Dual, un film de clonage, sympathique mais quand on revient sur sa décision, que faire du double ? La compétition ne nous offre pas de grande émotion pour l'instant, pas de grand huit. Un tour de manège ordinaire dans une vie du même acabit. La soirée se termine par un bel hommage à un acteur que nous aimons bien, Jesse Einsenberg. Il nous propose sa première réalisation, When You Finish Saving The World, une mère et son fils qui finiront par se comprendre dans une mise en scène épurée et simple, mais riche en émotion. De nouveau traverser la nuit, regarder les étoiles pour se rappeler combien nous sommes insignifiants dans le chant du cosmos. Demain est toujours un autre jour.


La pluie ne chante pas encore sur les toits des maisons, les goélands espèrent une miette de civilisation pour ne plus pêcher. Je longe la côte, bercé par les vagues et les rares nuages dessinant de drôles de formes dans le ciel bleu. La compétition s’installe sur les planches pour nous emporter loin dans le cœur des réserves.
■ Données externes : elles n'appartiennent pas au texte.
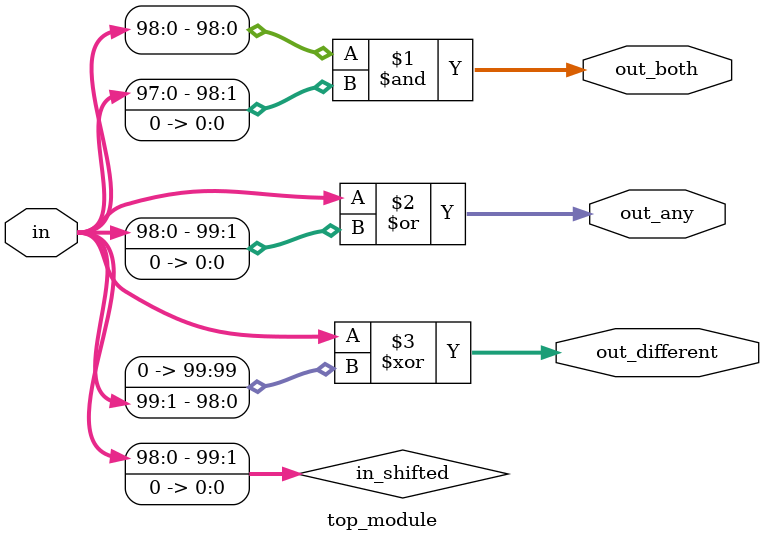
<source format=sv>
module top_module (
    input [99:0] in,
    output [98:0] out_both,
    output [99:0] out_any,
    output [99:0] out_different
);

    wire [99:0] in_shifted;
    assign in_shifted = {in[98:0], 1'b0}; // Shift in by 1 bit to the right

    // out_both is the bitwise AND of in and in_shifted for bits 0 to 98
    assign out_both = in[98:0] & in_shifted[98:0];

    // out_any is the bitwise OR of in and in_shifted
    assign out_any = in | in_shifted;

    // out_different is the bitwise XOR of in and in_shifted
    assign out_different = in ^ {1'b0, in[99:1]};

endmodule

</source>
War Pony, comment trouver sa place dans un monde moderne loin des racines. Les jeunes générations zonent, s'adaptent, parfois renouent avec le vieux temps et finissent par se perdre. Deux jeunes Lakotas se confrontent au monde moderne, à la désillusion, à l'absence de famille, à la tentative d'en construire une. Pas loin, le monde des Blancs n'offre pas de meilleure opportunité. Restent la drogue, l'alcool, le rêve et des femmes solides.


Deuxième film de la compétition, Scrap nous entraine de l'autre côté des grands studios. A Los Angeles, Beth peine à reconstruire sa vie. Nous rencontrons la réalisatrice bien plus tard dans la journée pour un entretien plus approfondi sur le film et ses enjeux.


Nous découvrons deux films de genre, Blood, une version particulière sur le vampirisme sans grande surprise. (C'est la journée des bonnes surprises après War Pony). Le deuxième, c'est At  The Gates d'Augustus Meleo Bernstein, un huis clos sous forme de Panic Room avec en fond l'émigration. Le réalisateur s'empare du film de genre pour jouer avec le spectateur et livrer un message au passage. Le lendemain nous rencontrerons Augustus Meleo Bernstein dans le salon d’un hôtel de luxe pour une interview profonde et fabuleuse.


Pour l'instant, nous ressentons, et les films confirmeront, cette impression d'un regard sur la jeunesse américaine des réserves aux quartiers chauds des banlieues. Une jeunesse prisonnière d'un rêve qui s’est fracturé avec le temps laissant des blessures profondes. Le temps de l'espérance laisse la place à celui d'une réalité difficile pour construire, reconstruire sa vie. La violence n'est pas une solution pour forcer la vie à nous sourire. Toutes ces vies nouvelles qui s'élancent pour embraser l'horizon ne rêvent plus. Elles tiennent la barre d'un navire aux portes de la tempête qui arrive. Les happy ends s'offrent des tronches de lendemains de solitude amers. Demain est toujours un autre jour.